Decision-Oriented Text Evaluation
This addresses the need for better evaluation methods in natural language generation for decision-making contexts, though it is incremental as it builds on existing frameworks by focusing on synergy.
The paper tackled the problem of evaluating generated text in high-stakes domains by proposing a decision-oriented framework that measures its influence on human and LLM decision outcomes, finding that collaborative human-LLM teams significantly outperform individual baselines when using richer analytical commentaries.
Natural language generation (NLG) is increasingly deployed in high-stakes domains, yet common intrinsic evaluation methods, such as n-gram overlap or sentence plausibility, weakly correlate with actual decision-making efficacy. We propose a decision-oriented framework for evaluating generated text by directly measuring its influence on human and large language model (LLM) decision outcomes.
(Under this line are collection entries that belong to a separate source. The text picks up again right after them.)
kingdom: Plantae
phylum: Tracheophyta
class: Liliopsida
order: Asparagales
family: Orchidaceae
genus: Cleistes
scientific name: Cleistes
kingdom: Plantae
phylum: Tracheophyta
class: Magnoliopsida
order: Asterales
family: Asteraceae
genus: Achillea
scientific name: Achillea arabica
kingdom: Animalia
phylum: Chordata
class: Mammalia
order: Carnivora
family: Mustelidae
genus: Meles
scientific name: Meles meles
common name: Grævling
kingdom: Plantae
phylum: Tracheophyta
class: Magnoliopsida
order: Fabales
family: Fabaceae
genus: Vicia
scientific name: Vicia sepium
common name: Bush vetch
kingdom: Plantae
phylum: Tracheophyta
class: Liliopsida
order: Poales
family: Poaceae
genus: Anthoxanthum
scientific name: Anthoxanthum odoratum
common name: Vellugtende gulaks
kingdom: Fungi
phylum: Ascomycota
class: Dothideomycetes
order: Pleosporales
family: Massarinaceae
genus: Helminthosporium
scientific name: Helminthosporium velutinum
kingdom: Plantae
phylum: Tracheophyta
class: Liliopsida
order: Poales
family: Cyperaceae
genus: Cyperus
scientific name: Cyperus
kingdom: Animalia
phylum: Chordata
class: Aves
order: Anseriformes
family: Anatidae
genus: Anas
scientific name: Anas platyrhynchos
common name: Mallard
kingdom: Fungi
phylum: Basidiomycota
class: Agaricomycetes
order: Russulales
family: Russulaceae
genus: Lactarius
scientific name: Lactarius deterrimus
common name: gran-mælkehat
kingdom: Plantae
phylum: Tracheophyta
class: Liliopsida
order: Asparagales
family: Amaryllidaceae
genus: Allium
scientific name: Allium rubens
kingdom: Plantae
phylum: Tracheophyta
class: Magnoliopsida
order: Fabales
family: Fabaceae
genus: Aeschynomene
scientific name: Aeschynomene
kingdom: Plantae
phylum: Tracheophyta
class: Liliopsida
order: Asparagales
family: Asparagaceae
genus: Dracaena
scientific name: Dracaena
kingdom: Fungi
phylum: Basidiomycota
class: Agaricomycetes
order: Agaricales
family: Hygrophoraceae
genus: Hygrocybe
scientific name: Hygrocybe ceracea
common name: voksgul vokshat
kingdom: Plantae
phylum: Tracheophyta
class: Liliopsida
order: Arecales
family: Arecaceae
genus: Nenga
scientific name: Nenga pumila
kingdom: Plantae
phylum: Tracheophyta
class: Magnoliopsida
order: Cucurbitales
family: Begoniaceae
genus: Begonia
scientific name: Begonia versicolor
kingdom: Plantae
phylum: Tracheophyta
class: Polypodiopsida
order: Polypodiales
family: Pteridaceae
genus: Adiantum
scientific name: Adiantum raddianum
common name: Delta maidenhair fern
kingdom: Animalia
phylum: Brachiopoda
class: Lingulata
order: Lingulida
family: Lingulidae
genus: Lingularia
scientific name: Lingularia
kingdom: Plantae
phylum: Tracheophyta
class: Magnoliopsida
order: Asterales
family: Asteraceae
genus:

Using market digest texts--including objective morning summaries and subjective closing-bell analyses--as test cases, we assess decision quality based on the financial performance of trades executed by human investors and autonomous LLM agents informed exclusively by these texts. Our findings reveal that neither humans nor LLM agents consistently surpass random performance when relying solely on summaries. However, richer analytical commentaries enable collaborative human-LLM teams to outperform individual human or agent baselines significantly. Our approach underscores the importance of evaluating generated text by its ability to facilitate synergistic decision-making between humans and LLMs, highlighting critical limitations of traditional intrinsic metrics.